= Micro Engineering Solutions =

American software company

Micro Engineering Solutions, Inc. was a CAD/CAM (Computer Aided Design / Computer Aided Manufacturing) software company founded in 1986 by Lynn and Jim Hock and Bill Harris in Farmington, Michigan. The initial product was "Solution 3000", a PC-based CAD/CAM system that ran on a standard IBM PC AT (or clone), running under IBM PC DOS, with 640 KB of memory. Additional required hardware included a math coprocessor, a 20 MB hard disk drive with floppy disk backup, a graphics display interface, and a graphics monitor.
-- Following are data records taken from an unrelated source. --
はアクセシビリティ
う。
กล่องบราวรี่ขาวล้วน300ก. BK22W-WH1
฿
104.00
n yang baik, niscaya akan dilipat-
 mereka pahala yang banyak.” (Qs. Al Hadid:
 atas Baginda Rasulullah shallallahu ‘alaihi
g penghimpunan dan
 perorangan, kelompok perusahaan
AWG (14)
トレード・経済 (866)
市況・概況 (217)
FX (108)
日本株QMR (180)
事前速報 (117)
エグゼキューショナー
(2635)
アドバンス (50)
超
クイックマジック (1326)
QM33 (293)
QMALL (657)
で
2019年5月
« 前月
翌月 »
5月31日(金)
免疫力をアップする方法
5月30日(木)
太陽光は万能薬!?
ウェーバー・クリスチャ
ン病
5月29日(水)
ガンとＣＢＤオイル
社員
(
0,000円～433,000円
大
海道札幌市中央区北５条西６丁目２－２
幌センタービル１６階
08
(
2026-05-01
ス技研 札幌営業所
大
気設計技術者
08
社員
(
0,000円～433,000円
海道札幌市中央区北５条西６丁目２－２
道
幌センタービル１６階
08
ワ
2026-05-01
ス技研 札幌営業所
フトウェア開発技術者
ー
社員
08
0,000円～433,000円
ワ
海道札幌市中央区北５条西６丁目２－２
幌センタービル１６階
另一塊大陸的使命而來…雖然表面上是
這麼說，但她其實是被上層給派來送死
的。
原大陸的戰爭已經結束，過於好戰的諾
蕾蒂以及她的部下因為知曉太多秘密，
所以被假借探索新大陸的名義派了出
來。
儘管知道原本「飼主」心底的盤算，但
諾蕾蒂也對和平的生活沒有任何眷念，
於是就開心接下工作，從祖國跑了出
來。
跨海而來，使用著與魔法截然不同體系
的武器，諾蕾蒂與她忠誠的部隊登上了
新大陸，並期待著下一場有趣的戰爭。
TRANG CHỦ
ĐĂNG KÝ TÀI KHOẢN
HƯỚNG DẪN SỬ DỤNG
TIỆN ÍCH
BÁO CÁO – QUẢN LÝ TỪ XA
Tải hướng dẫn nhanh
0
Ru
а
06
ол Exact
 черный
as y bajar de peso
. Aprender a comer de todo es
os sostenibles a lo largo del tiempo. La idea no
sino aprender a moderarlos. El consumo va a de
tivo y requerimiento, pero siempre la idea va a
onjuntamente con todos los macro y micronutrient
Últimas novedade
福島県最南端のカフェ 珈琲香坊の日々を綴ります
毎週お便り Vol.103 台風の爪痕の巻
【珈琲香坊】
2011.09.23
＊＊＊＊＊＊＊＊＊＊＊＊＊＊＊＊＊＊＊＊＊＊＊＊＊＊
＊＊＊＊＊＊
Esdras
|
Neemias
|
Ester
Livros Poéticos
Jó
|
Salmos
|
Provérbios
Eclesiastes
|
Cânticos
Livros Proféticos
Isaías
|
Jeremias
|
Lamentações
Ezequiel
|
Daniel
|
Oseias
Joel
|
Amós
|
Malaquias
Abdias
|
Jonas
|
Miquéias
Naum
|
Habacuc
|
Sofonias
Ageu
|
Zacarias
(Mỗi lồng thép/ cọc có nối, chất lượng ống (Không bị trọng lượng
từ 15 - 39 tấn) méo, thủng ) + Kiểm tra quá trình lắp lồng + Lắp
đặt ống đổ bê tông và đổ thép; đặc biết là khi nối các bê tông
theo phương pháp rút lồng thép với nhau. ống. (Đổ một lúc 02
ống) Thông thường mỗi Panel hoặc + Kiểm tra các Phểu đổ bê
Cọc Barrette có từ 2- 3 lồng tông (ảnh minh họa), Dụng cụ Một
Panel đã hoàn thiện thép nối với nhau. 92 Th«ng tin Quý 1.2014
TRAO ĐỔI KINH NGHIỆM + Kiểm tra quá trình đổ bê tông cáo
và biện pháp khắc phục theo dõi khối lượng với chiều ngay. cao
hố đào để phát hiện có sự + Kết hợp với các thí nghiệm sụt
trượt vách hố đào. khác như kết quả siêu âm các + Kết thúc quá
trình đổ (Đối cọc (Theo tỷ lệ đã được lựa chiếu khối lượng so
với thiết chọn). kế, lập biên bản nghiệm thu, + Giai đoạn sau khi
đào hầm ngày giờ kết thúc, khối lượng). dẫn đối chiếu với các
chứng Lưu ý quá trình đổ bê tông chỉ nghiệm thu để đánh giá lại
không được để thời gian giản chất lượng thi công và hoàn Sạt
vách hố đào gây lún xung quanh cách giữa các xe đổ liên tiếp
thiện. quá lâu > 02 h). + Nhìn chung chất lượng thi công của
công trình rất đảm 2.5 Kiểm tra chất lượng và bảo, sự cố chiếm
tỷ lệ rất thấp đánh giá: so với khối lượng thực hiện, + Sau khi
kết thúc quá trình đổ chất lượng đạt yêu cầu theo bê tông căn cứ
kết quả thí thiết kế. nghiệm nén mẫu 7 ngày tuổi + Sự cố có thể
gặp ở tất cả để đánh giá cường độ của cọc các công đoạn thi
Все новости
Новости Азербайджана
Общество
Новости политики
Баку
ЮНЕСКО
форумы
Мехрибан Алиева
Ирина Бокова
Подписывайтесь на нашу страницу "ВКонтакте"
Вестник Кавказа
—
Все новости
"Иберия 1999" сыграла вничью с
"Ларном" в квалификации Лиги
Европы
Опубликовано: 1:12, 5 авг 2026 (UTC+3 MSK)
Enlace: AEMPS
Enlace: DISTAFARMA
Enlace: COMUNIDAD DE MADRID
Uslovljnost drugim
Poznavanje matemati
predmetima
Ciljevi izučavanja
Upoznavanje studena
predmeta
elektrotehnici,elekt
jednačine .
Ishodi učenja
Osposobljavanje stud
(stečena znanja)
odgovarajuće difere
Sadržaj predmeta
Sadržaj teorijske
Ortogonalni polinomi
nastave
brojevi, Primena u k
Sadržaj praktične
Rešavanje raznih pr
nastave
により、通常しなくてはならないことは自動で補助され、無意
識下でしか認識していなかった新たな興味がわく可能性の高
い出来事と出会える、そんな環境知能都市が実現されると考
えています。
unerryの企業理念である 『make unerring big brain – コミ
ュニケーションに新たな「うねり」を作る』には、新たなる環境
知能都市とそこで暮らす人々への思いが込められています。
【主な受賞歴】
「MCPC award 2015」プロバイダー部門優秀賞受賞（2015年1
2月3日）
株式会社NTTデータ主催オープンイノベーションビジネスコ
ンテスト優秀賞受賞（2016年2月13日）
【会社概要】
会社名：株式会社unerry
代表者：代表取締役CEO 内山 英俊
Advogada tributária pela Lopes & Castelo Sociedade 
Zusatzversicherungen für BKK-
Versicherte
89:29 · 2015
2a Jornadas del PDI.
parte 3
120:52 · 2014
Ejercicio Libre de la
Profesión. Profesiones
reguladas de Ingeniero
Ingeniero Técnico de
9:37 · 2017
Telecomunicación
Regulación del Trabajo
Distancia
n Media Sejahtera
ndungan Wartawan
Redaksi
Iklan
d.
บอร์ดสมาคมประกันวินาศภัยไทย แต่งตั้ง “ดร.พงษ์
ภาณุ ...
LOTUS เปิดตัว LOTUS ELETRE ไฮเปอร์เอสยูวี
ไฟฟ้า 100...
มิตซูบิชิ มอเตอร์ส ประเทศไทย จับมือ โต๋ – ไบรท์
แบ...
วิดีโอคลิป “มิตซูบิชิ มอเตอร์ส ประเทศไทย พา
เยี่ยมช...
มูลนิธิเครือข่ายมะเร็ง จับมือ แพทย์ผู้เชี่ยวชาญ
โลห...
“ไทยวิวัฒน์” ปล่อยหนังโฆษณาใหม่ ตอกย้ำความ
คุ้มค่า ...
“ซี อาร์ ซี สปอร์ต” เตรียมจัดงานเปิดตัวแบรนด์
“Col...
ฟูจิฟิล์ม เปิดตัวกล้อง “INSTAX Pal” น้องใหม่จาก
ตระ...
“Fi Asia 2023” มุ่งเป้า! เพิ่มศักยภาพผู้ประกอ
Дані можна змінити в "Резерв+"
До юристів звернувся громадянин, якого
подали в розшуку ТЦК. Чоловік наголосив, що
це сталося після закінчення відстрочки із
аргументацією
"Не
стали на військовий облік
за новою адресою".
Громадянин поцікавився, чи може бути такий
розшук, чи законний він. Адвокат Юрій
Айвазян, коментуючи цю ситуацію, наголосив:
Solution 3000 featured true full 3D modeling capability, including both design and manufacturing capabilities. Optional packages included:

Advanced Surfacing / NC Machining Advanced Conversion Programs: IGES (Initial Graphics Exchange Specification), DXF (AutoCAD Format), DES (General Motors), Ford Standard Tape, and Chrysler's format.

In 1990, Micro Engineering Solutions, Inc. was purchased by a group of investors that included Morganthaler Ventures, 3I Ventures, and GeoCapital.

In 1991, the Board appointed Ken Spenser as president and CEO.

On October 19, 1992, Autodesk Inc, Sausalito CA acquired Micro Engineering Solutions.